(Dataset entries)
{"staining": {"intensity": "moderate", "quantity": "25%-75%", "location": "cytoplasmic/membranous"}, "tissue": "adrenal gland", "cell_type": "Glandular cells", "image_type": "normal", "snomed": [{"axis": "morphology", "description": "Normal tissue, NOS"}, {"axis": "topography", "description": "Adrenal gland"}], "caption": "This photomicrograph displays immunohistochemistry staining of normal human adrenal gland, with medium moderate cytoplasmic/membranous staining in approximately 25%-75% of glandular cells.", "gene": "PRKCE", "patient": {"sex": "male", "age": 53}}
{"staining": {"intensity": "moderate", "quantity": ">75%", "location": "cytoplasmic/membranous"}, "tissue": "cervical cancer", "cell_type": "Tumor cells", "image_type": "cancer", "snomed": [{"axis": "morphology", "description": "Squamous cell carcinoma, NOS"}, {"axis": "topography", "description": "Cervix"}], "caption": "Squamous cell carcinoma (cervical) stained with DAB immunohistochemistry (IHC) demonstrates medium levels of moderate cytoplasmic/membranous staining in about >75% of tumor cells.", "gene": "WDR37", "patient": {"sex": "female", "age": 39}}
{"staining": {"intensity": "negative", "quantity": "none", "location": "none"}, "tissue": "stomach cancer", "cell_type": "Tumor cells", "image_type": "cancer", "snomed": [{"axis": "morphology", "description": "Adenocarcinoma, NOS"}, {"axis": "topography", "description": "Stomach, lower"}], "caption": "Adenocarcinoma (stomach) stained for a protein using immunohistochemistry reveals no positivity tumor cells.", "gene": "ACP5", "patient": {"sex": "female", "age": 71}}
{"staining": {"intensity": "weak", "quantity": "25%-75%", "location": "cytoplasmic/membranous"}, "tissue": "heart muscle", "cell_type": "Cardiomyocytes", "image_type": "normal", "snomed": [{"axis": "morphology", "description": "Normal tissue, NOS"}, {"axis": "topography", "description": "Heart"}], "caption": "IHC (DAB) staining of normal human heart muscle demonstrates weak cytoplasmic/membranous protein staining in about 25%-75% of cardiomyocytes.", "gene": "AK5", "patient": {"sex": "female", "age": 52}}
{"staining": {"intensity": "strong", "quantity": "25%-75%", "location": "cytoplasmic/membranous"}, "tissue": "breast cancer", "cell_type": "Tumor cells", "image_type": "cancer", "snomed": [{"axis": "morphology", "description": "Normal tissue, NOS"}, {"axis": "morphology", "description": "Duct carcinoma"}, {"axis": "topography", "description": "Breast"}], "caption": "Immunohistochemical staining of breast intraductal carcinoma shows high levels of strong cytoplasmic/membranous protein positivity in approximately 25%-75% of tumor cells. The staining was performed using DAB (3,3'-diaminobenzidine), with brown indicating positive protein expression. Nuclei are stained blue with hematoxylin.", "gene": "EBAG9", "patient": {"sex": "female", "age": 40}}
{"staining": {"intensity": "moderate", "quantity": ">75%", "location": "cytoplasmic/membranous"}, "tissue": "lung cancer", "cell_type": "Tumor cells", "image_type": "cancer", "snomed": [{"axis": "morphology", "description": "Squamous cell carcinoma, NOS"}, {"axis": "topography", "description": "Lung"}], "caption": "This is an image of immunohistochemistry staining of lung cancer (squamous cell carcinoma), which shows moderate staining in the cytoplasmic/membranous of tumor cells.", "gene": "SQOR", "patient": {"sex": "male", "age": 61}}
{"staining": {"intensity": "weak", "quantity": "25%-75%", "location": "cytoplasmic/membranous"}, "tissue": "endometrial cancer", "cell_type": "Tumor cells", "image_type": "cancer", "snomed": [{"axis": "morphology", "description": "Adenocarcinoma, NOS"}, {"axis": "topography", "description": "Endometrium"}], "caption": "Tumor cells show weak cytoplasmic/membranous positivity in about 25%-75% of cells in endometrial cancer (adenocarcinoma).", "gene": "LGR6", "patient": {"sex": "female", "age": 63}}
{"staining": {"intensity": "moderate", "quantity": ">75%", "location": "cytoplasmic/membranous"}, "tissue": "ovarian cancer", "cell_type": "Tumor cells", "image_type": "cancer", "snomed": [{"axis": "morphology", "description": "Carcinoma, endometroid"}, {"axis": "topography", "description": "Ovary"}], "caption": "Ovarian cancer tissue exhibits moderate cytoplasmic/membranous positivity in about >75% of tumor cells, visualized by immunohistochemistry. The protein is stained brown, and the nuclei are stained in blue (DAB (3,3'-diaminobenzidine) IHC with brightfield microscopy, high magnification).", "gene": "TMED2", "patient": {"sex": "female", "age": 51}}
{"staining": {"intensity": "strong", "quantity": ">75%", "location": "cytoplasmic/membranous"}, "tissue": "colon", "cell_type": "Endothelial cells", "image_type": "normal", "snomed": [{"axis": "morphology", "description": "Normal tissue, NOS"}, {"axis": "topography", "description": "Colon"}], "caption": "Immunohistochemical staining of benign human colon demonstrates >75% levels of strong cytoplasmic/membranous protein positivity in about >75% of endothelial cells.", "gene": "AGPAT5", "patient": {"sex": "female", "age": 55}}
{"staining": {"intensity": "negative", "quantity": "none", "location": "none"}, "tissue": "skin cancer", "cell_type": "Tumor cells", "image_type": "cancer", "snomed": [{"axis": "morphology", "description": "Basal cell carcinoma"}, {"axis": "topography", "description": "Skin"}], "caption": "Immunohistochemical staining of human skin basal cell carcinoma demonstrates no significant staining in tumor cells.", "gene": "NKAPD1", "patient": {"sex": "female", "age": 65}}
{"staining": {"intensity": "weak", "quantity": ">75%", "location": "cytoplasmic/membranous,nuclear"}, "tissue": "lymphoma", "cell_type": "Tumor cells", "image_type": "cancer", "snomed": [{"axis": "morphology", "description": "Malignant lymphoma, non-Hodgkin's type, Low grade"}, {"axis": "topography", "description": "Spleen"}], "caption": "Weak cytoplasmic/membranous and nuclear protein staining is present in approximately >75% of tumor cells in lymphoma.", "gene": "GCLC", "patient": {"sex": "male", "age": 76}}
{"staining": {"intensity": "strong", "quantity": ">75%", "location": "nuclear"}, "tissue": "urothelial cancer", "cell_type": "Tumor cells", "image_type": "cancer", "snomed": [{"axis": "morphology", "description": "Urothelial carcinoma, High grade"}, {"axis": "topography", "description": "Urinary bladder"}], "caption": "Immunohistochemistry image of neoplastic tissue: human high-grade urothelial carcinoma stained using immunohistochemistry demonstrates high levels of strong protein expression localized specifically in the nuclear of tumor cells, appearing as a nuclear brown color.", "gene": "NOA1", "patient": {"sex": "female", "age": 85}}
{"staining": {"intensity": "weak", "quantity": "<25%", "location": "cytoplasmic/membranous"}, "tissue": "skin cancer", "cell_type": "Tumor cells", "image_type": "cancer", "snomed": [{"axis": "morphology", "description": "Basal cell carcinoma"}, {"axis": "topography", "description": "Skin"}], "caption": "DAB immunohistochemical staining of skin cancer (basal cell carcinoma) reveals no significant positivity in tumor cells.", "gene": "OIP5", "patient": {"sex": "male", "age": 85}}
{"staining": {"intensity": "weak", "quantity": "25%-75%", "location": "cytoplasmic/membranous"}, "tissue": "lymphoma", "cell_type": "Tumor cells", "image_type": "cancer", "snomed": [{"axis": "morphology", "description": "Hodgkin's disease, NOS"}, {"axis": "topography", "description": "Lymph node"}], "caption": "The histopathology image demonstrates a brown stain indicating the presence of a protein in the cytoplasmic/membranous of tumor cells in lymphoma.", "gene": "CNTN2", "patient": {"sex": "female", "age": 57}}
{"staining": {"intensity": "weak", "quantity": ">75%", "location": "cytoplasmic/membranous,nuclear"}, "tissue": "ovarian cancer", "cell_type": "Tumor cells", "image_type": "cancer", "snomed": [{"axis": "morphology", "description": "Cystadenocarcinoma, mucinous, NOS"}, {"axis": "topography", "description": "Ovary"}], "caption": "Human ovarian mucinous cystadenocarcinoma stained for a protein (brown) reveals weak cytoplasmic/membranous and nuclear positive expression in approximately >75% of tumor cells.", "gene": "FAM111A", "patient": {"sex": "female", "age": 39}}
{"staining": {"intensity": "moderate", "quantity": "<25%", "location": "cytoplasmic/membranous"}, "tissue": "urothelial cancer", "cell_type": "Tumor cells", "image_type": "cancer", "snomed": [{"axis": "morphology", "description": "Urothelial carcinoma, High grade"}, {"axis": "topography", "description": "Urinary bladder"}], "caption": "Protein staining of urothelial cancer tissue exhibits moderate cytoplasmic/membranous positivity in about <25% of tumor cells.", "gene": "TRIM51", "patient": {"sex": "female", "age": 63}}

**TASK OBJECTIVE:** Could you restate, word for word, the lines above from the one with "staining of human" to the one with "staining of skin", both included?

**RESULT FOR THIS TASK:**
{"staining": {"intensity": "negative", "quantity": "none", "location": "none"}, "tissue": "skin cancer", "cell_type": "Tumor cells", "image_type": "cancer", "snomed": [{"axis": "morphology", "description": "Basal cell carcinoma"}, {"axis": "topography", "description": "Skin"}], "caption": "Immunohistochemical staining of human skin basal cell carcinoma demonstrates no significant staining in tumor cells.", "gene": "NKAPD1", "patient": {"sex": "female", "age": 65}}
{"staining": {"intensity": "weak", "quantity": ">75%", "location": "cytoplasmic/membranous,nuclear"}, "tissue": "lymphoma", "cell_type": "Tumor cells", "image_type": "cancer", "snomed": [{"axis": "morphology", "description": "Malignant lymphoma, non-Hodgkin's type, Low grade"}, {"axis": "topography", "description": "Spleen"}], "caption": "Weak cytoplasmic/membranous and nuclear protein staining is present in approximately >75% of tumor cells in lymphoma.", "gene": "GCLC", "patient": {"sex": "male", "age": 76}}
{"staining": {"intensity": "strong", "quantity": ">75%", "location": "nuclear"}, "tissue": "urothelial cancer", "cell_type": "Tumor cells", "image_type": "cancer", "snomed": [{"axis": "morphology", "description": "Urothelial carcinoma, High grade"}, {"axis": "topography", "description": "Urinary bladder"}], "caption": "Immunohistochemistry image of neoplastic tissue: human high-grade urothelial carcinoma stained using immunohistochemistry demonstrates high levels of strong protein expression localized specifically in the nuclear of tumor cells, appearing as a nuclear brown color.", "gene": "NOA1", "patient": {"sex": "female", "age": 85}}
{"staining": {"intensity": "weak", "quantity": "<25%", "location": "cytoplasmic/membranous"}, "tissue": "skin cancer", "cell_type": "Tumor cells", "image_type": "cancer", "snomed": [{"axis": "morphology", "description": "Basal cell carcinoma"}, {"axis": "topography", "description": "Skin"}], "caption": "DAB immunohistochemical staining of skin cancer (basal cell carcinoma) reveals no significant positivity in tumor cells.", "gene": "OIP5", "patient": {"sex": "male", "age": 85}}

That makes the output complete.